Dear Jean,
Your “Woody Allen” comment to Jerry Dietheim’s post wasn’t quite fair. Jerry didn’t summarize Kant. He offered Irvin Yalom’s interpretation of Kant’s views on a specific aspect of knowledge.
We do this whenever we quote and apply a passage from an author to a problem. We don’t summarize all of the author’s work. We interpret and apply an idea from a specific point within a specific work. The art of this application is to choose a relevantpassage and to use it well. This involves what Victor Margolin describes in an earlier thread as intertextuality.
In my view, Jerry did that in an appropriate way. Jerry’s source is not Kant, but Irvin Yalom, a physician, psychiatrist, and psychotherapist who summarized one issue from Kant in a passage in the book Jerry quoted.
Yalom is professor emeritus of psychiatry at Stanford University. He has a deep interest in the relationship of philosophy to psychotherapy and the relationship of philosophy to the way we construct and interpret our world. Along with his scholarly articles and books, Yalom has written three novels in a genre he calls “teaching novels.”
Yalom’s teaching novels use fiction to address genuine problems. He reflects on and writes about the philosophical underpinnings and psychotherapeutic meaning of the action he portrays. In philosophy, similar novels by other authors include Zen and the Art of Motorcycle Maintenance: An Inquiry into Values by Robert M. Pirsig, or Sophie’s World: A Novel About the History of Philosophy by Jostein Gaarder.
Yalom is serious about the teaching mission of his novels. Linked to the fictional plot, he offers the kind of information that one would expect to find in a scholarlywork, hopefully made tangible and more comprehensible by its active presentation in the fictional life of the characters. The Schopenhauer Cure is one of those novels. While most critics praise the intellectual depth and integrity of the novels with respect to psychotherapy and philosophy, some argue that Yalom takes his teaching mission too seriously, exploring and reflecting on ideas while breaking the momentum of the plot.

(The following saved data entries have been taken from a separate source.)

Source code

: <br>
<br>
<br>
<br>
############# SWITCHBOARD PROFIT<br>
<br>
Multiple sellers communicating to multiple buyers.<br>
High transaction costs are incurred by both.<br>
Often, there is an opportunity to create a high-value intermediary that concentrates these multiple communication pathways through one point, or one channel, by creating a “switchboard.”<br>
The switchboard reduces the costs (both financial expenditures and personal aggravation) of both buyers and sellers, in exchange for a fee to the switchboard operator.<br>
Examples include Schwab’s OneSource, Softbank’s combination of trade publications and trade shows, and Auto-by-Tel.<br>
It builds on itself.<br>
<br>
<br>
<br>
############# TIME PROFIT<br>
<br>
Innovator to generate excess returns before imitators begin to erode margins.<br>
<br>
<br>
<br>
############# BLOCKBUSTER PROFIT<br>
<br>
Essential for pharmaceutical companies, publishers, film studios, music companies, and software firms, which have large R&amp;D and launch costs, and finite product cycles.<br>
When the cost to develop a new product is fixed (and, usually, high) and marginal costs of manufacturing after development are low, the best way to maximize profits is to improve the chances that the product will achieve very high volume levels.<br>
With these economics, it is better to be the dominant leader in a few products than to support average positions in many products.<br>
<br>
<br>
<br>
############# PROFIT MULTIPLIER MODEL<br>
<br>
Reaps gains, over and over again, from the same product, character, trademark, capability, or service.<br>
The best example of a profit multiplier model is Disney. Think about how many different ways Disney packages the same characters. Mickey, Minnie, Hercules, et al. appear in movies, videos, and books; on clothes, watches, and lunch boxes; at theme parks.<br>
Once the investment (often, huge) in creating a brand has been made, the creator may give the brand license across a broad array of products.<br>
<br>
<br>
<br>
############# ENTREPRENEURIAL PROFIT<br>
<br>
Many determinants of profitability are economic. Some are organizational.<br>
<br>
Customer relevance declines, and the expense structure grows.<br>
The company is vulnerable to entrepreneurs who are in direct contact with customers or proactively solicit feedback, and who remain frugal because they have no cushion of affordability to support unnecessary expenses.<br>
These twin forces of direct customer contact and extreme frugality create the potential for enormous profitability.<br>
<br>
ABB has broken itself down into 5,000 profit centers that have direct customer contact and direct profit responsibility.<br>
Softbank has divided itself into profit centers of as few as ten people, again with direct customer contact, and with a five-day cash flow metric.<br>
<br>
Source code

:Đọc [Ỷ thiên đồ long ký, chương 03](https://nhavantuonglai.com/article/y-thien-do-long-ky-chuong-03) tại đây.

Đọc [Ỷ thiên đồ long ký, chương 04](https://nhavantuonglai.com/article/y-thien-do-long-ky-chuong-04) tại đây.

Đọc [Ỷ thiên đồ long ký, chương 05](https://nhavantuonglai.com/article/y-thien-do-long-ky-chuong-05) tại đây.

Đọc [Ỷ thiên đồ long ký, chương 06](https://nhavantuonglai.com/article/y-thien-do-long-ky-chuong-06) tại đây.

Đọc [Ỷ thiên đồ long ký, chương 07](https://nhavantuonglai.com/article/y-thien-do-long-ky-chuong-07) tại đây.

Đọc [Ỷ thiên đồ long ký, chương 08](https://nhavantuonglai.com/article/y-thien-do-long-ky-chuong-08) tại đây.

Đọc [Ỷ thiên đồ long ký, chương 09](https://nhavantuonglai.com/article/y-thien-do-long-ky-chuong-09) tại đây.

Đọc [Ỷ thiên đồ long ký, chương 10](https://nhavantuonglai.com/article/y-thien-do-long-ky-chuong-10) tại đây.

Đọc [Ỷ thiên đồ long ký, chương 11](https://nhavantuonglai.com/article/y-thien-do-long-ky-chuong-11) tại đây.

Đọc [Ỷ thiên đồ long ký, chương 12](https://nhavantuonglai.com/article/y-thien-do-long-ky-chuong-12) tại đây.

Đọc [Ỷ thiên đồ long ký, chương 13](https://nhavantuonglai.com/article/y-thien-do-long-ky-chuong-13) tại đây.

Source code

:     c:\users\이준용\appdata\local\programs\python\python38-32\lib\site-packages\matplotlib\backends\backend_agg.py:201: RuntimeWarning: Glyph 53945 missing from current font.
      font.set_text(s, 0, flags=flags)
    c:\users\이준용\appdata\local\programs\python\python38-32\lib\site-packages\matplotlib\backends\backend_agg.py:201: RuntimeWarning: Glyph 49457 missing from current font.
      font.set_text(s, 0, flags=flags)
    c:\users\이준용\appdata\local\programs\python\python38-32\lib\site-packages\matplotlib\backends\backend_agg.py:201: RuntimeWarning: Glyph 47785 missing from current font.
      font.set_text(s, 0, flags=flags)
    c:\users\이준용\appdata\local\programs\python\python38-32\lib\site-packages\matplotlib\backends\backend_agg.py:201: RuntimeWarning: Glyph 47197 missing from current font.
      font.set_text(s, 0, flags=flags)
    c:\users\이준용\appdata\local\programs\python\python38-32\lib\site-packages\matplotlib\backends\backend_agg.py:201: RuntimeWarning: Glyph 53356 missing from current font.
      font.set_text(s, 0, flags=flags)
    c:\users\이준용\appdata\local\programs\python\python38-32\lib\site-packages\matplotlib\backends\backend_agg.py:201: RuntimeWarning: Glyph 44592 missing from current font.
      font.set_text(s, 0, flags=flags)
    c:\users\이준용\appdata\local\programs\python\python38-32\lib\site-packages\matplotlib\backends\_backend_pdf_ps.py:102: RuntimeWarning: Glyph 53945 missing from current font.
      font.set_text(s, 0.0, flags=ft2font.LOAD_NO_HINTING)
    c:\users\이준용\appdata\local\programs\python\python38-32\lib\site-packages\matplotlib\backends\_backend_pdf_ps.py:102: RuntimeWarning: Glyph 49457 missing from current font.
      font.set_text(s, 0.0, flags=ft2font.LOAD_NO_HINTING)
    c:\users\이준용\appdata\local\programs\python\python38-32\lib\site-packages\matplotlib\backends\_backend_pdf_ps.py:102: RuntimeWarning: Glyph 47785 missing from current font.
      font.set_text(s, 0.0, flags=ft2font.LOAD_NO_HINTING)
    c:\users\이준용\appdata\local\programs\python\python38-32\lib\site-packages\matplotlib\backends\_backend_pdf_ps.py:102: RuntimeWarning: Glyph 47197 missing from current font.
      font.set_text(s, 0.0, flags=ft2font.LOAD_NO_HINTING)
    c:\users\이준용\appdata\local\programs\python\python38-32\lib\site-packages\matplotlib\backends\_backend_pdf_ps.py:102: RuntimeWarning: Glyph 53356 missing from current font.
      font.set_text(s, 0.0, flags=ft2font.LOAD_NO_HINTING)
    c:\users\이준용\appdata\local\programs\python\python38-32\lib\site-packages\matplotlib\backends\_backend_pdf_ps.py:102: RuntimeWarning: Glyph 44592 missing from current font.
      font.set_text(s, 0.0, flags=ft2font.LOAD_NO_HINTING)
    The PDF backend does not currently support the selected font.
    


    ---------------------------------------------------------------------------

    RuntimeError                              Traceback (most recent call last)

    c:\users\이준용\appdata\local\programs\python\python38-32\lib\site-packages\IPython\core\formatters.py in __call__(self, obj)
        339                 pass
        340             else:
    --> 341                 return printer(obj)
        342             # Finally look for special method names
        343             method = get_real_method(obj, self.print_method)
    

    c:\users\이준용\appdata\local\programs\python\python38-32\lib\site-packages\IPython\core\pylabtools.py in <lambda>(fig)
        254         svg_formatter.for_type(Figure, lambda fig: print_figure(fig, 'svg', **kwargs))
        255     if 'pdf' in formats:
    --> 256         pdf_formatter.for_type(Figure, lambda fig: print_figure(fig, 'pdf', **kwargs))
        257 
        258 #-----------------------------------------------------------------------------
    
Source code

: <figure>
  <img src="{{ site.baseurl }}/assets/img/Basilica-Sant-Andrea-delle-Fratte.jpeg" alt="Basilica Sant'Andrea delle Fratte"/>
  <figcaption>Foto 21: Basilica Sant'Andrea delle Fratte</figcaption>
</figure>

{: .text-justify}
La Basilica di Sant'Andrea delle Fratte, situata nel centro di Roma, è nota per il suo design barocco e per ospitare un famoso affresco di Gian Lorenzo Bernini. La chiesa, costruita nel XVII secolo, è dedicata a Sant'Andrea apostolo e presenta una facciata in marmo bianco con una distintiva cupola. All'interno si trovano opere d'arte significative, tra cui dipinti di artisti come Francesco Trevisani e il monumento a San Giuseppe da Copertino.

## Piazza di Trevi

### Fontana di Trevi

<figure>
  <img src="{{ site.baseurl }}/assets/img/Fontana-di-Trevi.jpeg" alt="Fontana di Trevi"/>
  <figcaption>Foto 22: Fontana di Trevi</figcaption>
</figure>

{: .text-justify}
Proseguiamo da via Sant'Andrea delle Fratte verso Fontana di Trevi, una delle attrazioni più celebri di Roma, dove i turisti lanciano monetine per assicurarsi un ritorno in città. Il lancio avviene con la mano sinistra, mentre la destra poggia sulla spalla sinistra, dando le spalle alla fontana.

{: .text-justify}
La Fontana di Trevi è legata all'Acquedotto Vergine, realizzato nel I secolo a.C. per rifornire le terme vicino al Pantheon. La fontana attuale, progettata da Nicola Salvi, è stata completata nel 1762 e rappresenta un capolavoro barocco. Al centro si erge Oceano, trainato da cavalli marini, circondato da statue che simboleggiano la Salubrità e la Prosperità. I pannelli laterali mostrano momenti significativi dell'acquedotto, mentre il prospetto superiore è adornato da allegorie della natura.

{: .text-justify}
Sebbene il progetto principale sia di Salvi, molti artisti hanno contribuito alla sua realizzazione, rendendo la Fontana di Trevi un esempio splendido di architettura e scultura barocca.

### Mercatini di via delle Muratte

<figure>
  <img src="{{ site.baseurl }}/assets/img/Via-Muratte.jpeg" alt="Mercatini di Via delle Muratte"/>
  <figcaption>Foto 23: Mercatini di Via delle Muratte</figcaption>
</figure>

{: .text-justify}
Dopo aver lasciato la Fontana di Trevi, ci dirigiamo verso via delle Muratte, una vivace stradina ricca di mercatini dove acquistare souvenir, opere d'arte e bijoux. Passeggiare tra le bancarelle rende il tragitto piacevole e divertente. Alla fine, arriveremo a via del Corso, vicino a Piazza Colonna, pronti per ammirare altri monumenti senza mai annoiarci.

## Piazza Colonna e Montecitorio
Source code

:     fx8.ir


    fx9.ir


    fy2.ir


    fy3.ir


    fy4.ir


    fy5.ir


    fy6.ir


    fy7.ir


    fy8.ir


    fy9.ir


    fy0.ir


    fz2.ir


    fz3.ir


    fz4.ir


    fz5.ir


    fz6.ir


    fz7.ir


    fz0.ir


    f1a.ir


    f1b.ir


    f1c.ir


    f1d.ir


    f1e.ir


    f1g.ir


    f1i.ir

Jerry posted Yalom’s interpretation of an issue in the thread. Without agreeing – or disagreeing – with the cited passage, I’d argue that it is a reasonable argument that is relevant to the thread. It’s not a summary of Kant, but an apposite contribution based Yalom’s reading of Kant’s ideas on the topic, and Schopenhauer’s response to Kant. What makes this unreasonable or unsuitable to reasoning?
Yours,
Ken
Professor Ken Friedman, PhD, DSc (hc), FDRS | University Distinguished Professor | Swinburne University of Technology | Melbourne, Australia | [log in to unmask] | Phone +61 3 9214 6102 | http://www.swinburne.edu.au/design
Jean Schneider wrote:
—snip—
Wow! Summarising Kant in these 11 lines reminds me of Woody Allen’s: “ I took a speed reading course and read ‘War and Peace’ in twenty minutes. It involves Russia.” Can’t do any reasoning on that !
—snip—
Jerry Dietheim wrote:
—snip—
Here’s a quote that provides the Kantian and Schopenhauerian perspective on the discussion:
Page 232, The Schopenhauer Cure by Irvin D. Yalom
“Schopenhauer’s major work began with a critique and an extension of Kant, who revolutionized philosophy through his insight that we constitute rather than perceive reality. Kant realized that all our sense data are filtered through our neural apparatus and reassembled therein to provide us with a picture that we call reality but which in fact is only a chimera, a fiction
that emerges from our conceptualizing and categorizing mind. Indeed, even cause and effect, sequence, quantity, space, time are conceptualizations, constructs, not entities ‘out there’ in nature.
“Furthermore, we cannot ‘see’ past our processed version of what’s out there; we have no way of knowing what is ‘really’ there - that is, the entity that exists prior to our perceptual and intellectual processing. The primary entity, which Kant called ding an sich (the thing in itself), will and must remain forever unknowable to us.
“Though Schopenhauer agreed that we can never know the ‘thing in itself,’ he believed we can get closer to it than Kant had thought. In his opinion, Kant had overlooked a major source of valuable information about the perceived (the phenomenal) world: our own bodies! Bodies are material objects. They exist in time and space. And each of us has an extraordinary rich knowledge of our bodies - knowledge stemming not from our perceptual and conceptual apparatus but from direct knowledge from inside, knowledge stemming from our feelings.
“From our bodies we gain knowledge that we cannot conceptualize and communicate because the greater part of our inner lives is unknown to us. It is repressed and not permitted to break into consciousness, because knowing our deeper natures (our cruelty, fear, envy, sexual lust, aggression, self-seeking) would cause us more disturbance than we could bear.”